New Jersey married couple Tina Fey and Steve Carrell have each started to worry privately that the romance is going out of their marriage and they’re turning into what a friend of theirs calls his own marital relationship: “really good roommates.” So to liven things up, Carrell decides that their next date night, when they leave the kids with a sitter, should be a romantic dinner at a trendy restaurant in Manhattan.
But they arrive later than planned, the place is crowded, and they have no reservations. They’re hanging around the bar when a hostess comes through looking for the Tripplehorns, and when no one else responds, Carrell announces that they’re the Tripplehorns. This turns out to be a serious mistake.
Partway through dinner a couple of angry-looking guys come to their table and insist Carrell and Fey come outside with them. At first they assume they’re being thrown out for stealing the reservation, but they soon discover these guys don’t work for the restaurant at all. They’re armed thugs sent to relieve the Tripplehorns of a certain flash drive.
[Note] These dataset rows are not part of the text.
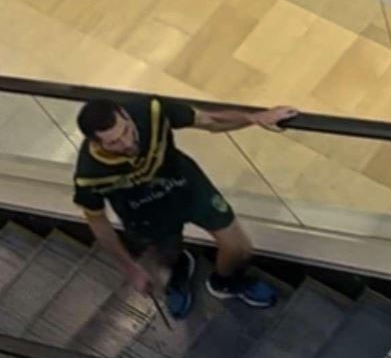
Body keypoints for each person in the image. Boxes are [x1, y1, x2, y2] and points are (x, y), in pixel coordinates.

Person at [73, 95, 297, 319]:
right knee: (166, 257)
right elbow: (99, 223)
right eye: (114, 142)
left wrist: (254, 118)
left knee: (239, 248)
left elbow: (209, 120)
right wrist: (130, 268)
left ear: (125, 115)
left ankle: (224, 282)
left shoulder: (152, 111)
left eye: (126, 130)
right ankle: (179, 270)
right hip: (144, 211)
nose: (127, 143)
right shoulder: (89, 175)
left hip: (185, 185)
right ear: (95, 142)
From this point it’s an action-adventure-comedy, with corrupt cops and politicians, a pair of dimwitted young small-time crooks (the original Tripplehorns) who are impressively deeply in love, various funny minor characters, and a series of comic set pieces that range from mildly amusing to seriously funny. They get some help from Mark Wahlberg, some sort of government agent Fey had met through her real estate job and who apparently never wears a shirt. He does own at least one, however, because we see it being worn (along with nothing else) by his guest, a stunning young woman who asks Fey and Carrell in her limited English whether they’re there to have sex with them.
When we get around to the inevitable car chase, Carrell and Fey manage to lock bumpers with a hilarious New York cab driver who’s the funniest character in the movie.
I don’t want to make it sound too good — a lot of it is merely mildly amusing and there’s at least one huge plot hole — but it never drags, and Fey and Carrell are so likable and so obviously having a good time that it’s not hard to suspend disbelief literally for the fun of it.